Copy out the lines of the material below word for word, beginning with the line that contains "class: Magnoliopsida" and continuing through the line that contains "common name: Quaking aspen", with both of those lines included.

SUPPLIED RECORDS:
■ ■ ■

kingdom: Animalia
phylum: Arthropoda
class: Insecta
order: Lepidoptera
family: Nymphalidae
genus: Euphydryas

■ ■ ■

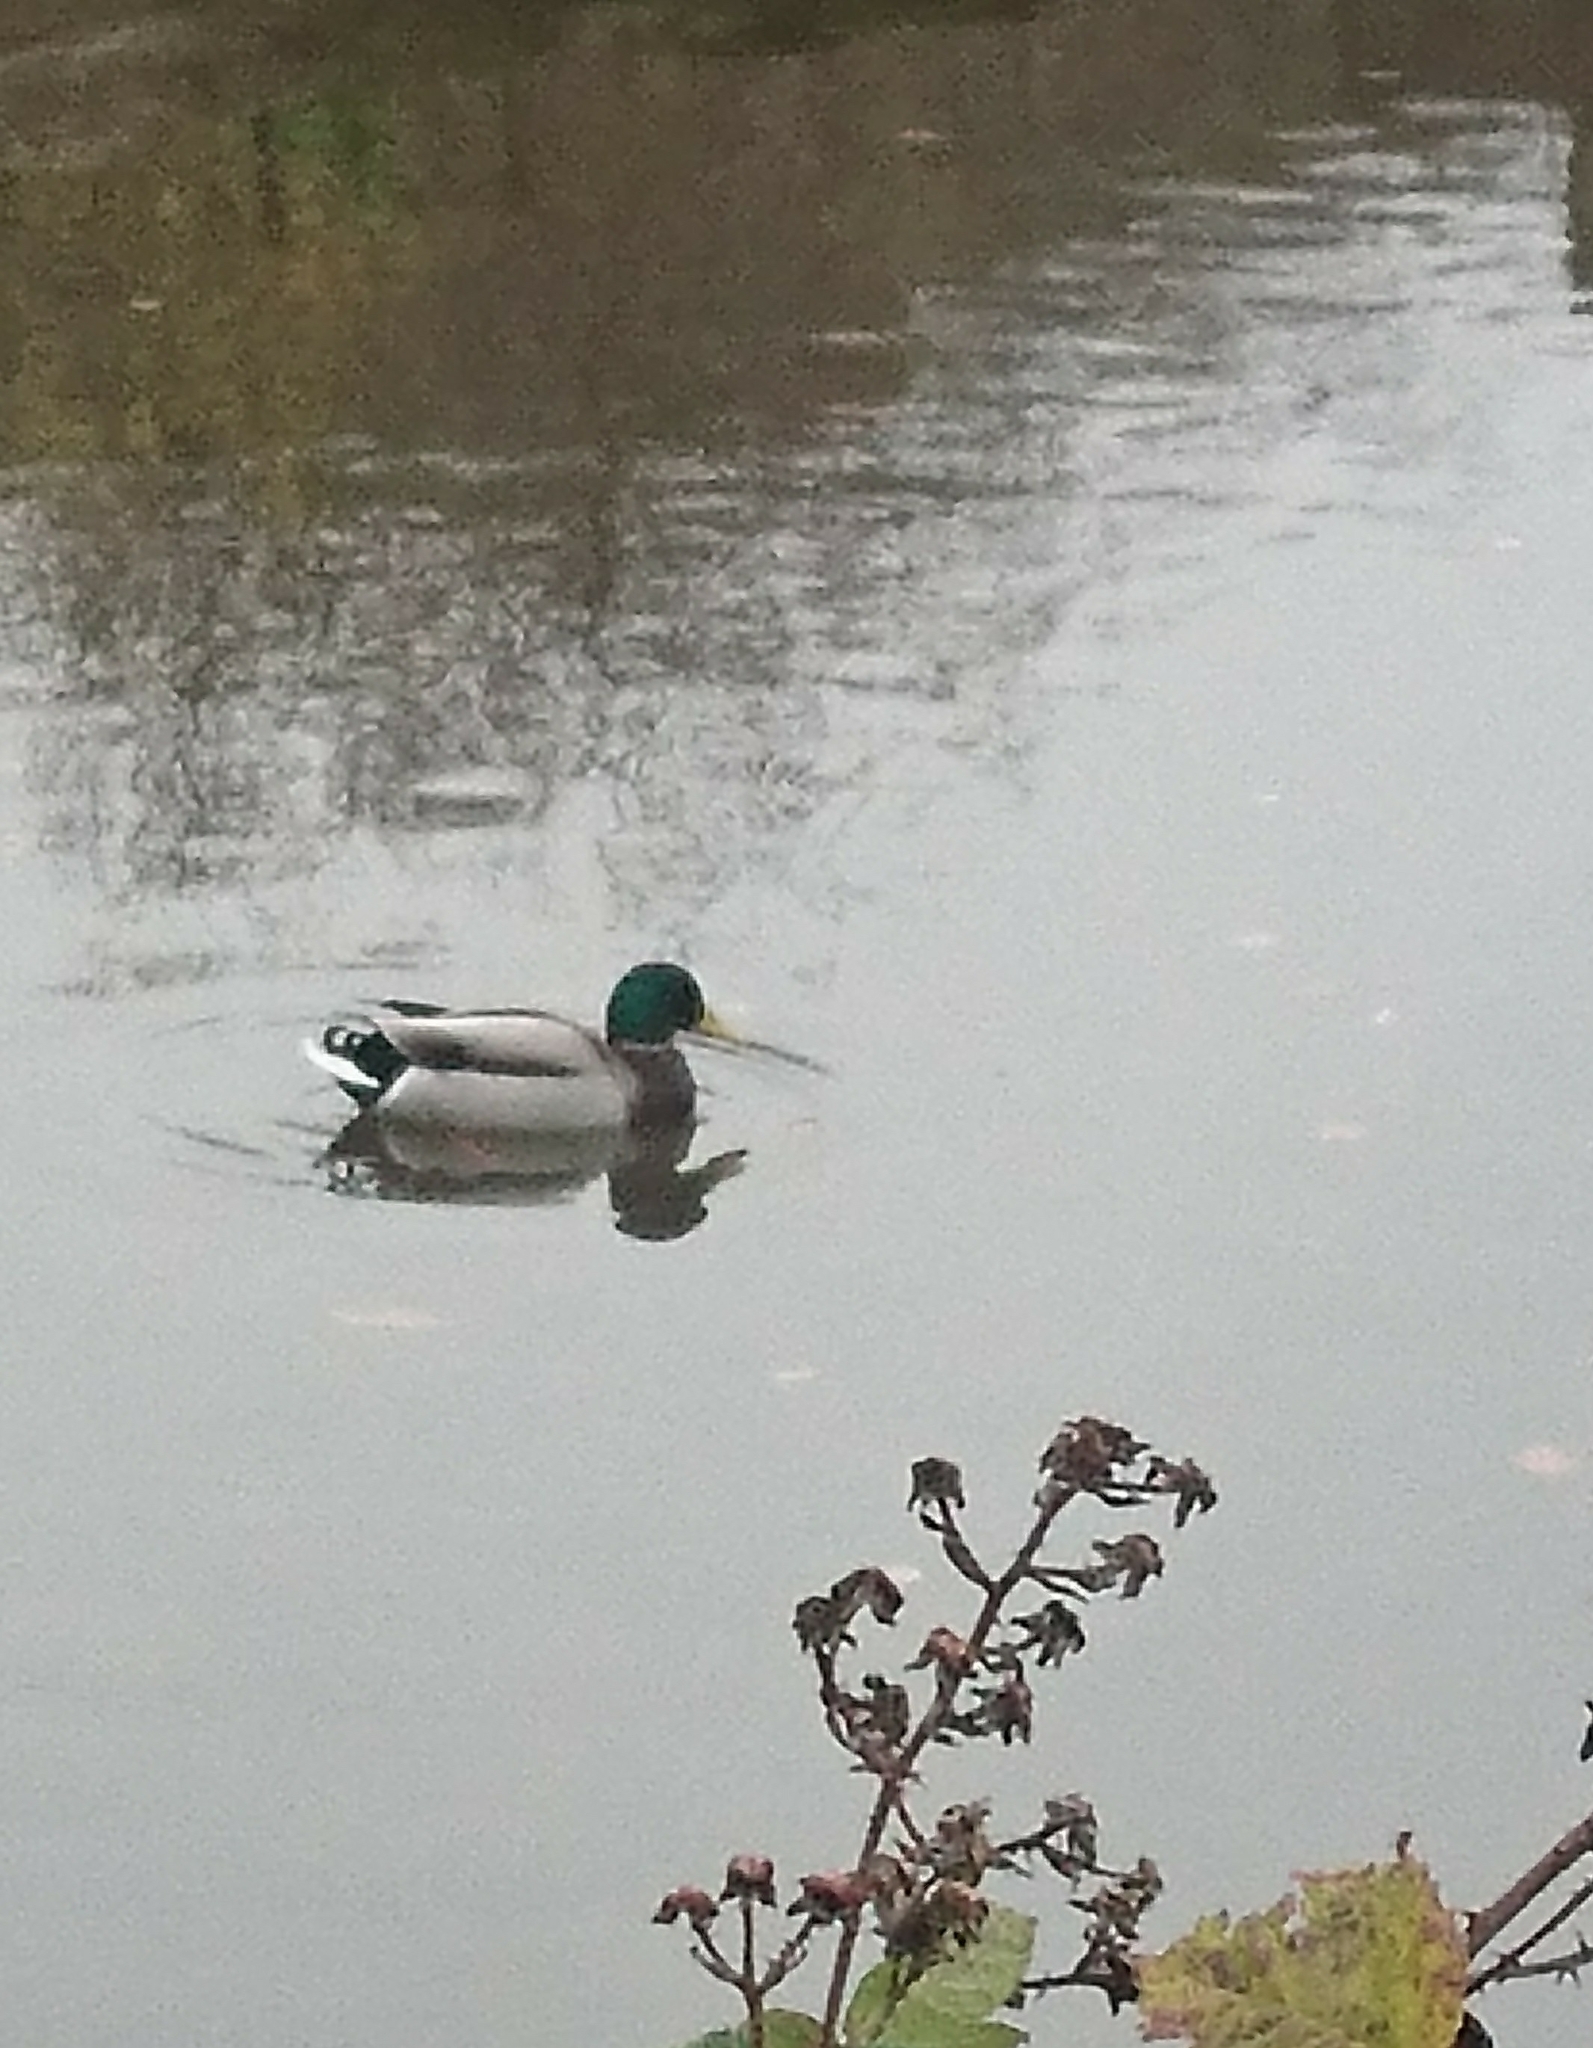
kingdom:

■ ■ ■

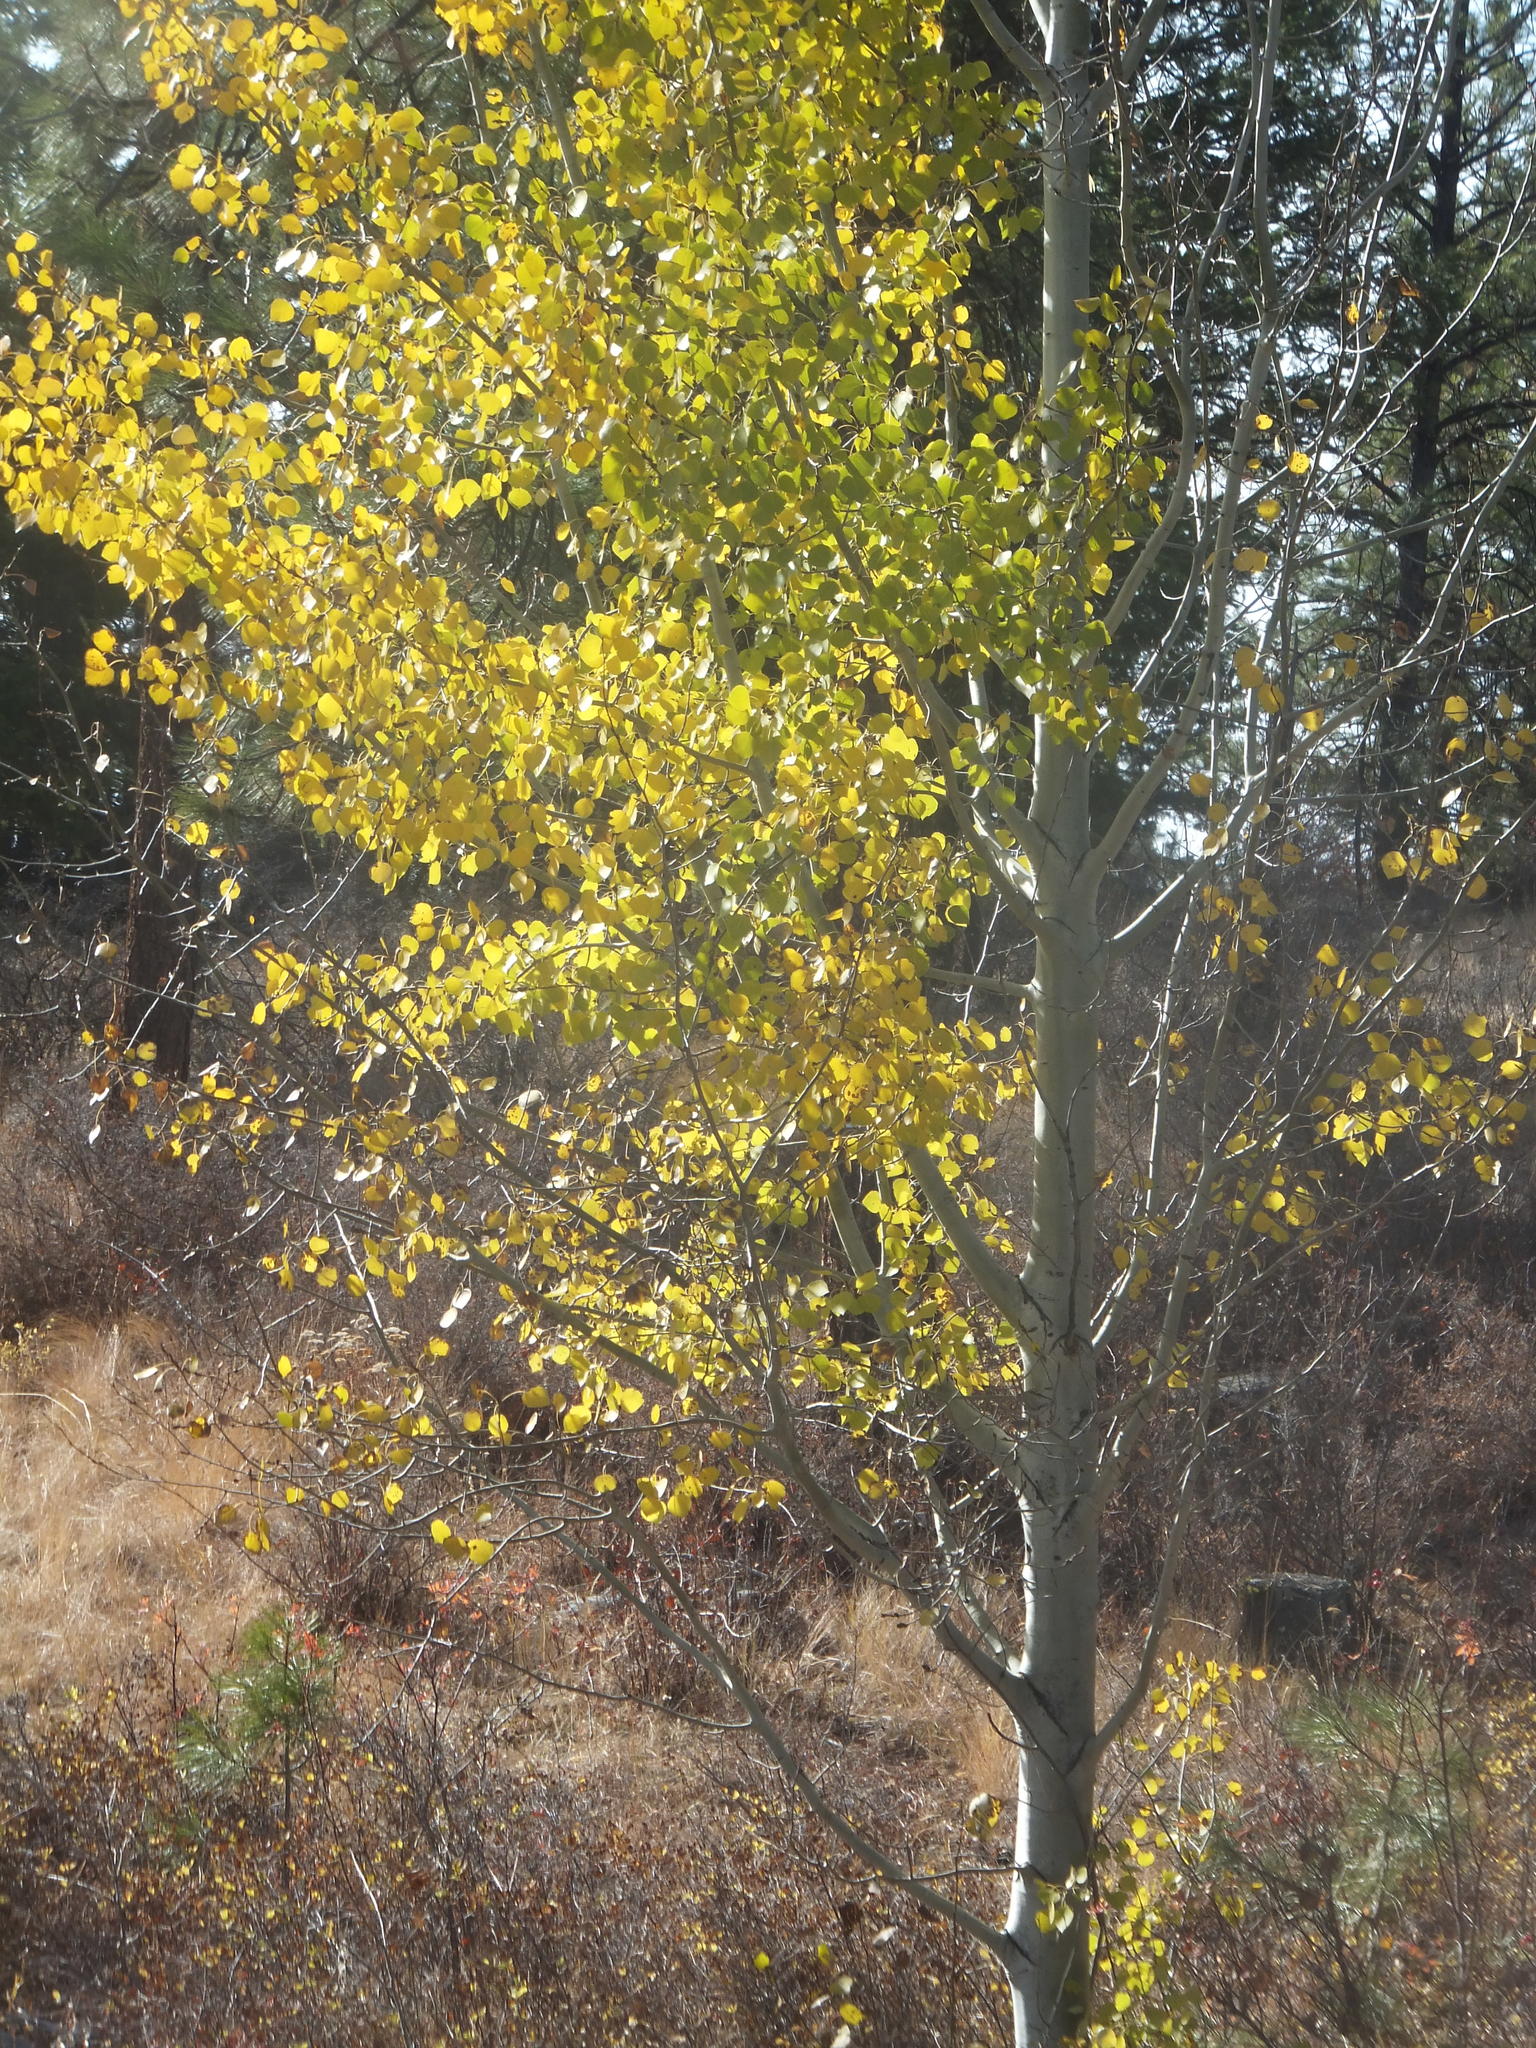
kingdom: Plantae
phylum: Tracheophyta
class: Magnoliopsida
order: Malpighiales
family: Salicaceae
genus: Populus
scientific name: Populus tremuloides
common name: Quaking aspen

■ ■ ■

SOLUTION TO THIS PROBLEM:
class: Magnoliopsida
order: Malpighiales
family: Salicaceae
genus: Populus
scientific name: Populus tremuloides
common name: Quaking aspen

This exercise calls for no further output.